--- Problem to work on ---
Take the data from its first line. Print each line exactly until the line containing "thumb tip: (1095, 978)" has been printed too.

--- Input data ---
^^^^^^^^^^^^^^^^

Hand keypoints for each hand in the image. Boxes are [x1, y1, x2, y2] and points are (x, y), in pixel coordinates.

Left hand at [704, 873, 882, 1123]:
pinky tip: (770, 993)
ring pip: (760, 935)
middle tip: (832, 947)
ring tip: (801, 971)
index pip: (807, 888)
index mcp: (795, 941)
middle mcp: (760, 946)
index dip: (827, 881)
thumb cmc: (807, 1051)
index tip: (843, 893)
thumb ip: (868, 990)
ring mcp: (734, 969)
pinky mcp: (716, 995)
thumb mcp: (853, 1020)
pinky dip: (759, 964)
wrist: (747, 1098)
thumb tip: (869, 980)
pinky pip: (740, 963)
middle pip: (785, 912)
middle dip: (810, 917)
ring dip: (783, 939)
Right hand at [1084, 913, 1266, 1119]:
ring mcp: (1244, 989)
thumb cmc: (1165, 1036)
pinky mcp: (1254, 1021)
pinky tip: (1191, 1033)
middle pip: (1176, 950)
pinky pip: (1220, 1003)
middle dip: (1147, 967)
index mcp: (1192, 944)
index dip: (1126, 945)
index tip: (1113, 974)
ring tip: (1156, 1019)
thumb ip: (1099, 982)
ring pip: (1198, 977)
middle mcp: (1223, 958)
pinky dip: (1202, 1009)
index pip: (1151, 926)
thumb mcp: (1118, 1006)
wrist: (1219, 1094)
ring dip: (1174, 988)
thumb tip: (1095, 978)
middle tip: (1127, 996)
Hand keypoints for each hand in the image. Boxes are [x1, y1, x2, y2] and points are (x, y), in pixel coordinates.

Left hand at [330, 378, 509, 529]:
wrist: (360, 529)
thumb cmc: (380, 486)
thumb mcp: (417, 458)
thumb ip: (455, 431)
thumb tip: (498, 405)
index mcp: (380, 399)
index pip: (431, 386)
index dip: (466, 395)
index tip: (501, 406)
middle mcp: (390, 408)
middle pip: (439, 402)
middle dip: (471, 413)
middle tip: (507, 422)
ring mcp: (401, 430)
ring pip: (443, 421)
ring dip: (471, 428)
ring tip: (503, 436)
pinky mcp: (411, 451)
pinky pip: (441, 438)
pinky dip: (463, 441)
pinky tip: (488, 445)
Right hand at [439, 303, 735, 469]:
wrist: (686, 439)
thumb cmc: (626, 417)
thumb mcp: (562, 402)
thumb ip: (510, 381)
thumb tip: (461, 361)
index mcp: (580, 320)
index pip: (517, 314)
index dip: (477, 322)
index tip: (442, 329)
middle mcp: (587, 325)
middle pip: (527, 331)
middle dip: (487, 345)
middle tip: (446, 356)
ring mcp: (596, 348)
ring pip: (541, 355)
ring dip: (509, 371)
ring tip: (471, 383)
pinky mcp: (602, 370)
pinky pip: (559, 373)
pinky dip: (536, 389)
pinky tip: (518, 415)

^^^^^^^^^^^^^^^^

--- Answer section ---
Hand keypoints for each hand in the image. Boxes are [x1, y1, x2, y2] and points are (x, y), in pixel coordinates.

Left hand at [704, 873, 882, 1123]:
pinky tip: (770, 993)
ring pip: (760, 935)
middle tip: (832, 947)
ring tip: (801, 971)
index pip: (807, 888)
index mcp: (795, 941)
middle mcp: (760, 946)
index dip: (827, 881)
thumb cmc: (807, 1051)
index tip: (843, 893)
thumb ip: (868, 990)
ring mcp: (734, 969)
pinky mcp: (716, 995)
thumb mcp: (853, 1020)
pinky dip: (759, 964)
wrist: (747, 1098)
thumb tip: (869, 980)
pinky pip: (740, 963)
middle pip: (785, 912)
middle dip: (810, 917)
ring dip: (783, 939)
Right hand at [1084, 913, 1266, 1119]:
ring mcp: (1244, 989)
thumb cmc: (1165, 1036)
pinky mcp: (1254, 1021)
pinky tip: (1191, 1033)
middle pip: (1176, 950)
pinky pip: (1220, 1003)
middle dip: (1147, 967)
index mcp: (1192, 944)
index dip: (1126, 945)
index tip: (1113, 974)
ring tip: (1156, 1019)
thumb ip: (1099, 982)
ring pip: (1198, 977)
middle mcp: (1223, 958)
pinky dip: (1202, 1009)
index pip: (1151, 926)
thumb mcp: (1118, 1006)
wrist: (1219, 1094)
ring dip: (1174, 988)
thumb tip: (1095, 978)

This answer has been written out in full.